6 TYPES OF MARKETING YOU SHOULD KNOW
Today I’ve got definitions for six types of marketing. This can teach you terms that many marketers wish they’d learned earlier.
But even if you’re very familiar with these, remember that going back to the basics is an effective way to spark creativity and innovation. Give these a glance if you need some fresh thinking for your current marketing efforts.
- B2B marketing
- B2C marketing
- Inbound marketing
- Outbound marketing
- Affiliate marketing
- Guerrilla marketing
This stands for business to business marketing, where the purchasing power lies with a company instead of a consumer.
Example: A LinkedIn advertising campaign that targets data analysts.
👉 Our example illustrates that even when you’re marketing to “businesses,” you’re still marketing to people.
This stands for business to customer marketing, and it’s the kind of marketing people encounter on the daily. While B2B marketing aims to convince companies to buy their product, B2C marketing targets individuals.
- Burt’s Bees shows you an Instagram ad for chapstick
- Nike sends you an email with a 10% off coupon
Inbound marketing uses content to build relationships and gain customers.

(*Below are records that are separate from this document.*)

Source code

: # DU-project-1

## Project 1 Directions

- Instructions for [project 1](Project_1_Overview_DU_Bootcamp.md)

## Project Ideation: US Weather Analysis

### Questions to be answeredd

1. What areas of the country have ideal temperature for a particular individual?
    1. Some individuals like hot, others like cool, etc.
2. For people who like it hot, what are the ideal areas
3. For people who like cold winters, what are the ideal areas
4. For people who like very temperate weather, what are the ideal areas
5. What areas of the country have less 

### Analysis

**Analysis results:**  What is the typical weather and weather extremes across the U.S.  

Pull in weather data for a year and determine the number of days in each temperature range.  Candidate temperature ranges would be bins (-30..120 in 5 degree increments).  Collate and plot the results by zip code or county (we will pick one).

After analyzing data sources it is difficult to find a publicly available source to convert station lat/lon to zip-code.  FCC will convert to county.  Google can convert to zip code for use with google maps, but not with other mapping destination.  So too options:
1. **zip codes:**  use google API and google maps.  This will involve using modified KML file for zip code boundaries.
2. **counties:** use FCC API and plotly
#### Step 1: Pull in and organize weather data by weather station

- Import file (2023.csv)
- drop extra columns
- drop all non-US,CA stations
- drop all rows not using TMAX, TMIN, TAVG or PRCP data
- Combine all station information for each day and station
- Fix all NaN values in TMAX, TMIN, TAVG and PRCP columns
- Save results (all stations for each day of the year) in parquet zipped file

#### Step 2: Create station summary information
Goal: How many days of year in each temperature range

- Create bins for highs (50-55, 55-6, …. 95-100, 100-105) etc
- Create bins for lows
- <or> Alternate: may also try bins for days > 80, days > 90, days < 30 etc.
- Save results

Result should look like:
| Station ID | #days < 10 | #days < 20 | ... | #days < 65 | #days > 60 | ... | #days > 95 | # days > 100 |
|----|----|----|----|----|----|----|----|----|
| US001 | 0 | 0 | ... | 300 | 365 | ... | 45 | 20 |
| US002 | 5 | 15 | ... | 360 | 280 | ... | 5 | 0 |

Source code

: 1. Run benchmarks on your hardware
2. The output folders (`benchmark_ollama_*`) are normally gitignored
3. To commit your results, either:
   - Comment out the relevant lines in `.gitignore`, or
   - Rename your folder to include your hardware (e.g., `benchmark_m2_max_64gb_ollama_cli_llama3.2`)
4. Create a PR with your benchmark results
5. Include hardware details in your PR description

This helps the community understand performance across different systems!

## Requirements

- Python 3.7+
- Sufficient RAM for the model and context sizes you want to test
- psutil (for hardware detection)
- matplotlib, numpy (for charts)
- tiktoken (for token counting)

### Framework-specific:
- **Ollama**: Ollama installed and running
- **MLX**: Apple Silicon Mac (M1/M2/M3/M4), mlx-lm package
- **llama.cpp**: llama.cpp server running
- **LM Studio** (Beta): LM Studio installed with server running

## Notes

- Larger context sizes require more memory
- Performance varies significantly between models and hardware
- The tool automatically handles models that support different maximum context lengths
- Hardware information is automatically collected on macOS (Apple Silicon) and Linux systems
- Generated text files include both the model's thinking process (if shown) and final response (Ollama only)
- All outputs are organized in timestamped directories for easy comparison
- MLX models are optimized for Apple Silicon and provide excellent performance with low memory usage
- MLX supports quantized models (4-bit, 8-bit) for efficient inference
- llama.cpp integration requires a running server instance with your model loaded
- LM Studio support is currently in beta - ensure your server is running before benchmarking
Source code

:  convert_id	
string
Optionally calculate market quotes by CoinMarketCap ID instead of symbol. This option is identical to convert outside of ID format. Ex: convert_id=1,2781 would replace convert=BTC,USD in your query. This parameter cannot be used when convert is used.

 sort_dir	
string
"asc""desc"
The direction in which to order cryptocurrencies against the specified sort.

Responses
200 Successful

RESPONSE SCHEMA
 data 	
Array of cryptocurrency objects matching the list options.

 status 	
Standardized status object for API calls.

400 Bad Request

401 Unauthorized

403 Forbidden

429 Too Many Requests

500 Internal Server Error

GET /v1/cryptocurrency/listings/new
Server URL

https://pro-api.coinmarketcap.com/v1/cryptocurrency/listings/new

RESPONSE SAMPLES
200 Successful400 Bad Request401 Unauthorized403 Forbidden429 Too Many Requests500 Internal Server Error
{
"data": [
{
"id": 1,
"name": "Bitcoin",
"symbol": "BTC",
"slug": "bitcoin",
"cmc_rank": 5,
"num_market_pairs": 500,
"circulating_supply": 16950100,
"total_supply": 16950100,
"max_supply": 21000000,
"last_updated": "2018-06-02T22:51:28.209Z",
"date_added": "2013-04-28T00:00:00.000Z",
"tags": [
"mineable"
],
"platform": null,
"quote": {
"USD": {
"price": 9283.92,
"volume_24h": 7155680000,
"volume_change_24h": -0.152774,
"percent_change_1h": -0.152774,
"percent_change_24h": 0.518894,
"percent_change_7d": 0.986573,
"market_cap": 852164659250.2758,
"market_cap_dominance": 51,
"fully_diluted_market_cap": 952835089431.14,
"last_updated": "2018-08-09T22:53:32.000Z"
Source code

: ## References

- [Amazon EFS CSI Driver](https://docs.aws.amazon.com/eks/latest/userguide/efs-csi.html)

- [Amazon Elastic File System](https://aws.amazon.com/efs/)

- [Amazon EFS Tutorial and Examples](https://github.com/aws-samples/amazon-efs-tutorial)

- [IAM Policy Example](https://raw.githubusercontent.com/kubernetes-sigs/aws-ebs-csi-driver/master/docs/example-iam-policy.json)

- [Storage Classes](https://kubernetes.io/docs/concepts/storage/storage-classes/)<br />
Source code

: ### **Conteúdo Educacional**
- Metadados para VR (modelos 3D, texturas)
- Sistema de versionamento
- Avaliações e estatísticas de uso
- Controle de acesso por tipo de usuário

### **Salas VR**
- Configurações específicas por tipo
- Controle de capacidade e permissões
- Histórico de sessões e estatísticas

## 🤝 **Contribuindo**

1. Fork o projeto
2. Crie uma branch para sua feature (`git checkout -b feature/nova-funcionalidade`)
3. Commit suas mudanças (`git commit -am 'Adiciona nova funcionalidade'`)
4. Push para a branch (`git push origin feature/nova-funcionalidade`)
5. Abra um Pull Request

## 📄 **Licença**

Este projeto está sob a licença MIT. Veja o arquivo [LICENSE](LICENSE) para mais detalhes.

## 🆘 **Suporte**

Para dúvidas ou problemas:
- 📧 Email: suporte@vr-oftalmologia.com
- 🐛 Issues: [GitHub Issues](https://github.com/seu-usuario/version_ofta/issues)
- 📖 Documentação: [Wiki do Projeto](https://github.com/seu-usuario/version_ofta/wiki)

Example: Riverside Bank builds a blog full of finance tips, and they plan local “How to Start a Budget” workshops. When people learn from their blog and workshops, they gain trust in the bank. And when the time comes they think, “Hey I need a new savings account. I think I’ll get one with Riverside Bank.”
Outbound strategies often throw out a wide net to a large audience, hoping for some people to choose them. This is often the kind of marketing that interrupts annoys people.
- TV ads
- Cold emails
- Those ads that crowd cooking blogs, making it impossible to read the lasagna recipe you came for
Affiliate strategies recruit website publishers to recommend their products and link to them. Then, it provides a small compensation in return for the business the ambassador brings. It’s often successful because it’s mutually beneficial for the companies and ambassadors.
Example: Fitness Clothing Co. reaches out to Alex, who runs a blog of health tips for college peeps. Alex tells his readers why Fitness Clothing Co.’s leggings are the best and links to them. People trust Alex, so they buy some of those leggings.
Then, the brand sees how many people bought their clothes thanks to Alex and they give them a cut of the earnings.
This title comes from guerrilla warfare which used limited resources to fight using nontraditional and gritty tactics. Guerrilla marketing strategies are also characterized by being creative, less-expensive, and focused on big exposure. They’re often connected to events and experiences.
Example: Deadpool marketers set up a Tinder profile for the anti-hero before the movie hit theaters.